British Prime Minister Rishi Sunak revealed a 33% decrease in illegal migrant crossings from Europe to the UK this year, attributing the success to rigorous efforts.
Speaking from Worksop in Nottinghamshire, Sunak expressed determination to resurrect the controversial plan of sending asylum-seekers to Rwanda, despite a recent U.K. Supreme Court ruling deeming Rwanda unsafe for such transfers.
While legal experts dismiss Sunak’s optimism as wishful thinking, critics emphasize the plan’s financial burden and potential damage to Britain’s global standing. The Supreme Court’s unanimous rejection on Wednesday failed to dissuade the government, which insists the policy will deter perilous Channel crossings.
Undeterred by the court ruling, Sunak asserted ongoing negotiations with Rwanda to refine the plan and eliminate perceived loopholes.
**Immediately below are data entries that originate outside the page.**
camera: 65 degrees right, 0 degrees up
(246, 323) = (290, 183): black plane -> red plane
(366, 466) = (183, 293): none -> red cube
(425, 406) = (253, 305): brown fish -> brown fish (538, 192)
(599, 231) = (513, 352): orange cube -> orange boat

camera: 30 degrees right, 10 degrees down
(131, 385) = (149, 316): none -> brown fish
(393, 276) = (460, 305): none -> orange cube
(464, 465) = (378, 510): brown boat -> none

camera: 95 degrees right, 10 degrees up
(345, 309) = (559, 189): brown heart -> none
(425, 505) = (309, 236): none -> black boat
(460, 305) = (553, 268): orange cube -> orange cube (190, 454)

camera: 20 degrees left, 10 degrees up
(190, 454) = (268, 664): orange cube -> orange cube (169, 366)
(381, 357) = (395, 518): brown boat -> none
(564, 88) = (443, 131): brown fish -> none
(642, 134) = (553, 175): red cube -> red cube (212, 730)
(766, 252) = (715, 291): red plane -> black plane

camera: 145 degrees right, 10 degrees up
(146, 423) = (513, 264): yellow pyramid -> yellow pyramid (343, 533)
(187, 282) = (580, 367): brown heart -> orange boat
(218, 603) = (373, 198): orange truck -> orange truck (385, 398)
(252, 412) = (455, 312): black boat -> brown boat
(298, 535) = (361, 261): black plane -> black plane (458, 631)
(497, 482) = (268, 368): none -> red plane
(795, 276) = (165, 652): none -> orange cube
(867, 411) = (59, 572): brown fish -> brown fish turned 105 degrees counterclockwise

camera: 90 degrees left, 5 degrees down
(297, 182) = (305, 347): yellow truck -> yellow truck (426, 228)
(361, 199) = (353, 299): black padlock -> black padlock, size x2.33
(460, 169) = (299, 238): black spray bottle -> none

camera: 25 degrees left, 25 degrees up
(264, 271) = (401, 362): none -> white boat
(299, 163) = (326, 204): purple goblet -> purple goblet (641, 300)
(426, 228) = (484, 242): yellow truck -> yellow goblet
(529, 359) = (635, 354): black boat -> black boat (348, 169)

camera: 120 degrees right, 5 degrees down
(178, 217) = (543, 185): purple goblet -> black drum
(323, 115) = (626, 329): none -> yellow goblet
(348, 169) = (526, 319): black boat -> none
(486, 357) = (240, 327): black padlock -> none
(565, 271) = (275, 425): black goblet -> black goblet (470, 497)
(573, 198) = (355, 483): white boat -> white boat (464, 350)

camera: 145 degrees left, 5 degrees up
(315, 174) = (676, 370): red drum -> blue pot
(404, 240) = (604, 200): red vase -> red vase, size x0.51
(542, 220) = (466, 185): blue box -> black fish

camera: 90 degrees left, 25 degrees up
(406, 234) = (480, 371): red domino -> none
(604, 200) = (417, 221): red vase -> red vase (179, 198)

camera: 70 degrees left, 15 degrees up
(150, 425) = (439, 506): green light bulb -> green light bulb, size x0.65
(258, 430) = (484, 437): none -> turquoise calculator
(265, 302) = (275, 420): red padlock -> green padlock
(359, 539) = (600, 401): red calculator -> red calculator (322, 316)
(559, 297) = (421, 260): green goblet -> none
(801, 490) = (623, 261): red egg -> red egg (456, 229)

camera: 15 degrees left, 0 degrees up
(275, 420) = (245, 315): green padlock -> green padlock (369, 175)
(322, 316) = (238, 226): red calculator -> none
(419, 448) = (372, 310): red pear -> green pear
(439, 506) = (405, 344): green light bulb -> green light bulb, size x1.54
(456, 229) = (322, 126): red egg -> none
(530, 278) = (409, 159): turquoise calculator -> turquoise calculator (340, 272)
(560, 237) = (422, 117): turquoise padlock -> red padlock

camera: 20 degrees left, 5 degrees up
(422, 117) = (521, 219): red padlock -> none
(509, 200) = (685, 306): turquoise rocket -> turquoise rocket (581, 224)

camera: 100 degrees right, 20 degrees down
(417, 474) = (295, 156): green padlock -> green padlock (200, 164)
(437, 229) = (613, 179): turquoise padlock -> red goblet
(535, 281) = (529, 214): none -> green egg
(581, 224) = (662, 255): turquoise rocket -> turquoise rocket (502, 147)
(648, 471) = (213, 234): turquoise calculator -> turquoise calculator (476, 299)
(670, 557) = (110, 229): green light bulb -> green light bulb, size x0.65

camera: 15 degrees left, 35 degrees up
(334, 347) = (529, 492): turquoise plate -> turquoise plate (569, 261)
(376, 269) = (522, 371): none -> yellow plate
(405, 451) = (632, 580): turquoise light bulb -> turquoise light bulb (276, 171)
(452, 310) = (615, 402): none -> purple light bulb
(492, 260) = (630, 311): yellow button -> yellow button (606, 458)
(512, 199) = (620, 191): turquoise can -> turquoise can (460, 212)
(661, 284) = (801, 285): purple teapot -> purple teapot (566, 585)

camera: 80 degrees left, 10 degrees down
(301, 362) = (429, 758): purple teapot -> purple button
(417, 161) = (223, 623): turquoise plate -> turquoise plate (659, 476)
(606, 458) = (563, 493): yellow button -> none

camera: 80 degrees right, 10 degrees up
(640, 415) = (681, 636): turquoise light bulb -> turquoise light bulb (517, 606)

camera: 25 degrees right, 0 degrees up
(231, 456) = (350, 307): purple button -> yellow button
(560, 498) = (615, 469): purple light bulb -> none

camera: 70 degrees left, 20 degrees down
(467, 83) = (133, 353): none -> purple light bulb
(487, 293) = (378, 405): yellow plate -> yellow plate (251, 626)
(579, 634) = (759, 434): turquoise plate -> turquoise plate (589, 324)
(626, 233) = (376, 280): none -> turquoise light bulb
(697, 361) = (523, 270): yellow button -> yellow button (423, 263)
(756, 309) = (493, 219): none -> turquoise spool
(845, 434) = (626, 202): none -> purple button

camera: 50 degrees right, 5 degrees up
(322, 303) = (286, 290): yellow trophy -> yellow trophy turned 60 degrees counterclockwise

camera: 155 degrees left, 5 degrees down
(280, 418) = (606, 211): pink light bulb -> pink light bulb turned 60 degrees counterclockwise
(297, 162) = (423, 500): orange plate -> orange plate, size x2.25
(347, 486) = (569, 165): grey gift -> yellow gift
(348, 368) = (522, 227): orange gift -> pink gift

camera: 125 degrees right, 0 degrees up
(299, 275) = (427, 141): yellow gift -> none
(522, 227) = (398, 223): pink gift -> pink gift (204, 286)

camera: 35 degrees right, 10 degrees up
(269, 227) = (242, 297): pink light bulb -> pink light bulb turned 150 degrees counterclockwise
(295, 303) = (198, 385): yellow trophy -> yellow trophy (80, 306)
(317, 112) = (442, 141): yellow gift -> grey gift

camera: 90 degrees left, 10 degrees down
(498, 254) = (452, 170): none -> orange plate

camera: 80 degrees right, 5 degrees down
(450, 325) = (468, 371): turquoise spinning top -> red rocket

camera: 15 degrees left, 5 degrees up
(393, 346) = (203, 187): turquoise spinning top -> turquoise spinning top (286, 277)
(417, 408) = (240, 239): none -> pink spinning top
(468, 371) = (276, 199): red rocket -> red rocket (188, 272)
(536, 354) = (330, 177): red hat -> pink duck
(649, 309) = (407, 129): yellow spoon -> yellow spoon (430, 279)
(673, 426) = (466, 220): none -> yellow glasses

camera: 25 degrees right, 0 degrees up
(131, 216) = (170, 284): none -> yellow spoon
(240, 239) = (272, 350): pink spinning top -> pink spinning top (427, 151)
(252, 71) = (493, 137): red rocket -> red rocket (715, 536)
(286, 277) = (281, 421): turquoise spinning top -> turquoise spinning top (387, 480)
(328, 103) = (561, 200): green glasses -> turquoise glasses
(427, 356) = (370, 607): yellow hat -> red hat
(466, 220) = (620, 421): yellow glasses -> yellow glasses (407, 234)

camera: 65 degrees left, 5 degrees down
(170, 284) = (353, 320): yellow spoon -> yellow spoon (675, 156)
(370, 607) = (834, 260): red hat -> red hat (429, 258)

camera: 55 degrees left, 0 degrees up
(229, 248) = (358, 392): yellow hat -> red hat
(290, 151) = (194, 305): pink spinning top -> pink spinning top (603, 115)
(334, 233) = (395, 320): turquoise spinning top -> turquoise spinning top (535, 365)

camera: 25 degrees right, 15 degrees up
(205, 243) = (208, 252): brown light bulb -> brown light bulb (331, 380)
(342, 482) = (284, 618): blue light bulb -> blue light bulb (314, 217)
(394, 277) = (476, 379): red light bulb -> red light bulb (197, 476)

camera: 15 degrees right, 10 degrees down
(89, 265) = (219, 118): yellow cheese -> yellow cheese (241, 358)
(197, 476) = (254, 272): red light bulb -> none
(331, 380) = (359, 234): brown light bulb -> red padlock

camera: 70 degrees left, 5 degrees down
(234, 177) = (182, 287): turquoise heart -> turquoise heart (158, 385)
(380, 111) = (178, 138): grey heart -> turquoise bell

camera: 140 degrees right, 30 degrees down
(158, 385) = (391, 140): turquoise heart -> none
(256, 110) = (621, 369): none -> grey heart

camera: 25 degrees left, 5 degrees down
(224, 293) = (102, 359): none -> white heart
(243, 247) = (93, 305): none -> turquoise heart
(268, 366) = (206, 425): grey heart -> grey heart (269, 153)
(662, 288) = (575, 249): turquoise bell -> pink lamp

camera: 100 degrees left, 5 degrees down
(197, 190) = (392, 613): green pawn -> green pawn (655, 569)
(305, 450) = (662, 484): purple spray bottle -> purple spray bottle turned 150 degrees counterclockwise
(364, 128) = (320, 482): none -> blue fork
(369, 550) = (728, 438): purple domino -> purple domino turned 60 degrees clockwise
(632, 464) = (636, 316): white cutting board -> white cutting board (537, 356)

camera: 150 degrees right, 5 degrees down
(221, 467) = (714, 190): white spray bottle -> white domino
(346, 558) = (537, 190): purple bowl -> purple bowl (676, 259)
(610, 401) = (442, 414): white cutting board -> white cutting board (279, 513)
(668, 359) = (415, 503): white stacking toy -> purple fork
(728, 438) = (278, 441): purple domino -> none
The Prime Minister emphasized his commitment to circumventing domestic and foreign court hindrances, aiming to secure a treaty with Rwanda and subsequently pass legislation declaring it a safe country.
The proposed initiative, established over a year and a half ago, aims to redirect migrants arriving as stowaways or via boats to Rwanda for asylum processing. The government contends this strategy will discourage migration and disrupt human-smuggling networks. Critics argue that dispatching migrants thousands of miles away is both ethically questionable and impractical, with over 27,300 migrants having crossed the English Channel this year.
As Sunak prioritizes his “stop the boats” campaign in anticipation of the upcoming national election, the debate over the viability and morality of the asylum plan with Rwanda continues to unfold.